Babak Jalali’s “Radio Dreams” takes place on a very big day for a tiny Farsi-language radio station that operates out of San Francisco. Metallica is expected to show up, at some point, and the different people in control of the station want to make sure that people tuning in beforehand hear the best version of PARS-FM possible. The director of programming, (Mohsen Namjoo’s Hamid, with a mushroom cloud of grey hair) insists on segments that include grave, gorgeous poetry and features about monkeys in space. An opposing figurehead (Boshra’s Dastournezhad’s Maral) prefers advertisements and interviews with their sponsors. Both Hamid and Maral even have their own sullen keyboardists that they throw on the air for their clashing causes, which might be one of the biggest jokes in this otherwise very dry comedy. Meanwhile, a rock band named Kabul Dreams (a real one who lays claim to being “the first rock band of Afghanistan”) prepares to jam with Metallica, an act Hamid passionately says will be a uniting of Afghanistan and America post-9/11.
The movie is of note for being the second by Iranian-British writer/director Babak Jalali, whose 2009 debut “Frontier Blues” is worth the hunt, especially for fans of dry comedy and precise world cinema. “Radio Dreams” creates a striking contrast with “Frontier Blues”: if Jalali guided that extremely composed little story about different lives in Turkmenistan with his intellect, “Radio Dreams” is an example of both the compelling passion and polarizing fallibility that can arise when a director works primarily from the heart.

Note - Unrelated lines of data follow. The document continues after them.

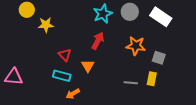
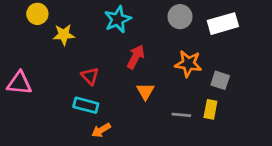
cyan star: (103, 14) -> (118, 19), moved
white rectangle: (161, 17) -> (223, 24), turned -50
orange triangle: (88, 66) -> (145, 91), moved
pink triangle: (14, 77) -> (19, 83), moved

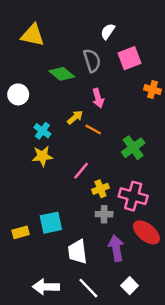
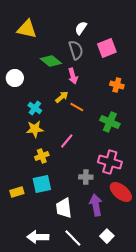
white semicircle: (108, 31) -> (81, 28), moved
orange cross: (153, 90) -> (117, 85), moved
pink arrow: (98, 98) -> (73, 76), moved
green cross: (133, 148) -> (110, 122), turned -30
yellow cross: (100, 189) -> (42, 156), moved

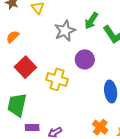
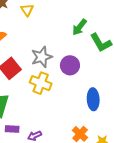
gray star: (65, 31) -> (42, 57), moved

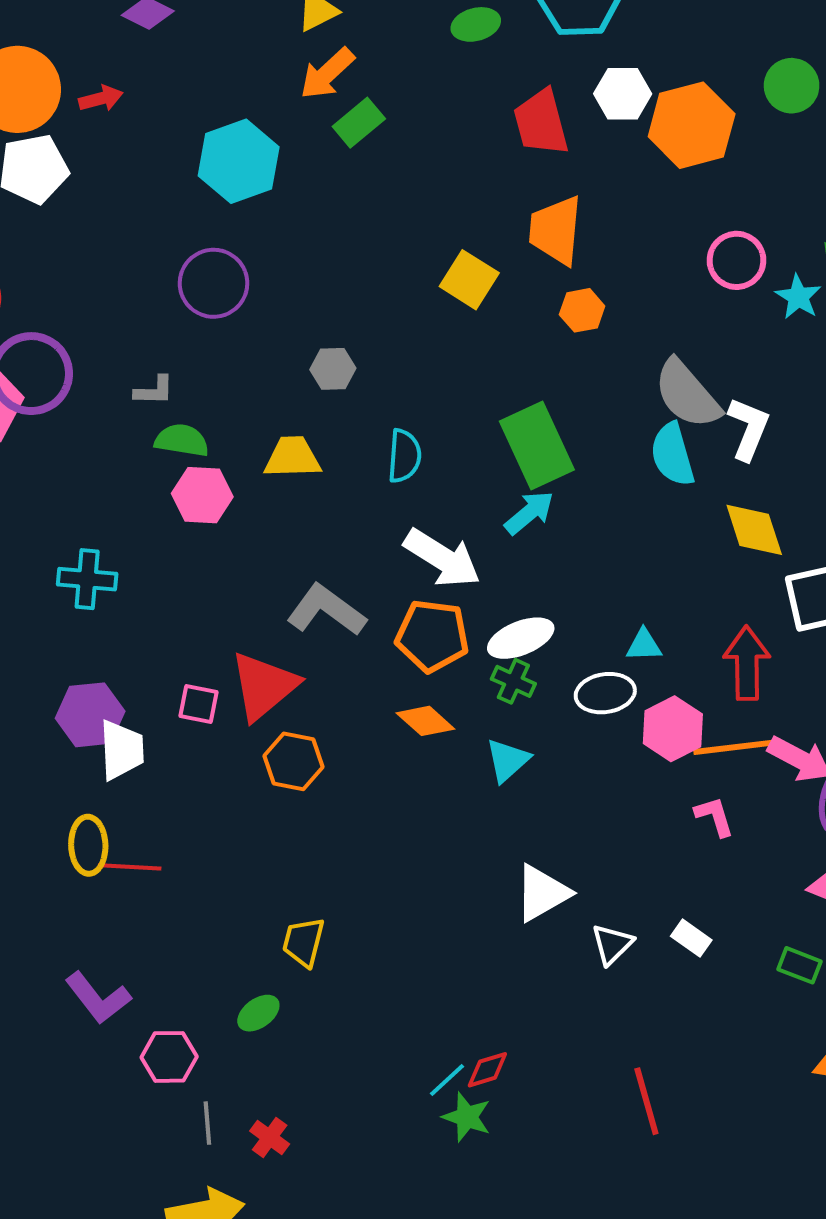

“Frontier Blues” and “Radio Dreams” speak to each other in a curious way. The former ends with a man practicing English with hopes of going to a place with more opportunity; “Radio Dreams” begins with the voice of a man asking himself about America, “Am I going there to become a mute?” Words have huge value in this movie, with Jalali spending time to play out Hamid’s poetic radio segments (a story about a woman and a penguin in her backyard gets five minutes and accompanying random footage of Kabul Dreams sitting in a car), and the question of America’s opportunity is always in the air. In a too-obvious interview segment with Kabul Dreams that Jalali refers to every now and then, the band speaks about why their rock music is important, and what America signifies to them: “There are no limitations in doing something here.” There are even long takes of people talking that are filmed with characters barely captured in the corner frames. Like how the film paints a clever picture of art vs. commerce using radio programming but doesn’t take any stance on it, it can be off-putting at the very least. But “Radio Dreams,” as it expresses the lives of people who look for opportunity and lack thereof in America, always comes back to the importance of the characters’ words: that they are said, and that they are heard.

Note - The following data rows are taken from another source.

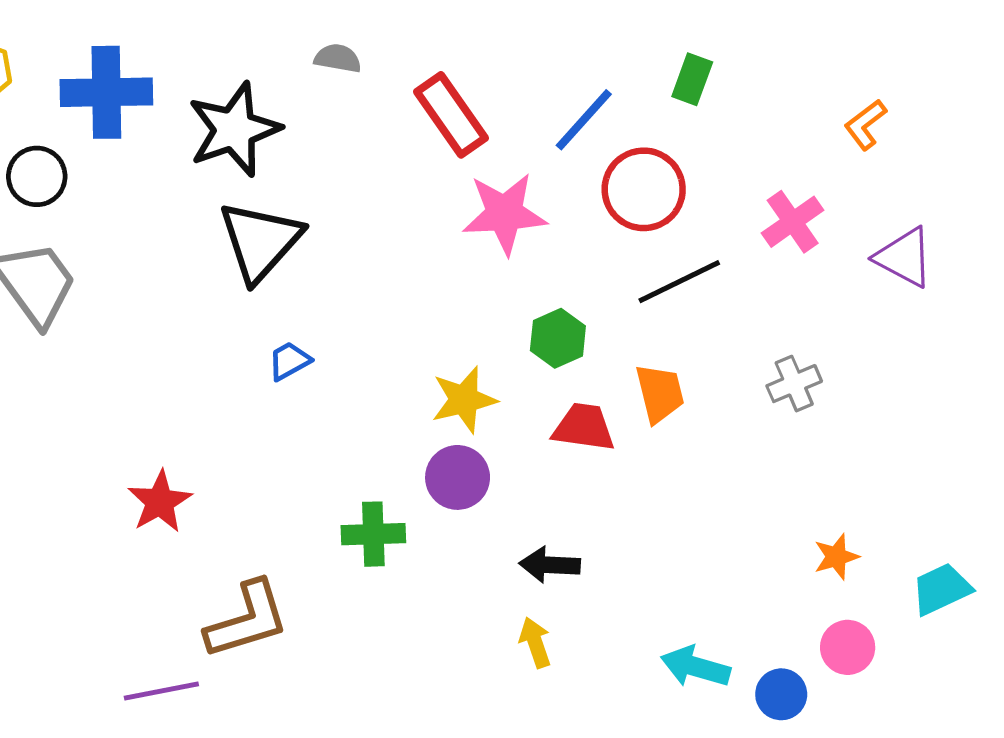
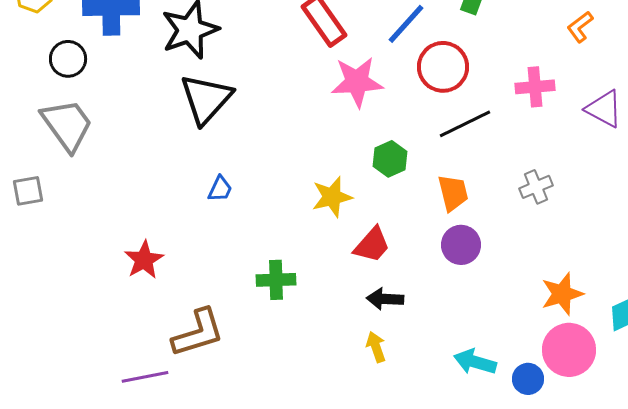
pink cross: (793, 222) -> (535, 87), turned 30
blue trapezoid: (289, 361) -> (220, 189), moved, turned 144
red trapezoid: (584, 427) -> (372, 245), moved, turned 123
purple circle: (458, 477) -> (461, 245), moved
orange star: (836, 557) -> (562, 294), size x1.5
pink circle: (848, 647) -> (569, 350), size x1.6

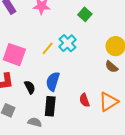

While it can seem empty or erratic at some points, it’s best to view “Radio Dreams” as the story of the artist as director of programming for a radio station, who has a dream of using culture to unite the world. In one of the film’s more lively scenes, he talks about wanting to unite political leaders with music, with a type of festival that seems like a sad pipe dream. But with one of the most, if not the only electric performance in this droll movie, Namjoo conveys this all with equal sincerity and desperation in his voice. Working with undoubtedly his loudest character yet, Jalali cares deeply for Hamid’s emotions and it leads to a few missteps: a low-fi dream sequence featuring Hamid wandering the streets of San Francisco, only to see a woman singing “Ave Maria,” is one of the film’s more glaring rough draft ideas.
As everyone waits for this heavy metal Godot, “Radio Dreams” gets tangled up with Jalali’s desire to capture such tediousness. It can seem even slower whenever it has viewers adjusting their expectations for a very dry workplace comedy, as it does in a few flat sequences involving blank-faced interns wrestling. And yet, Jalali is clearly not interested in narrative conflicts bigger than a lack of instruments for a jam session with Metallica, to name one strand that goes on and on with not enough tension. He continues to be an interesting filmmaker, but I think once he gets his cinematic sensibilities more in tune with his words, he could be a great one.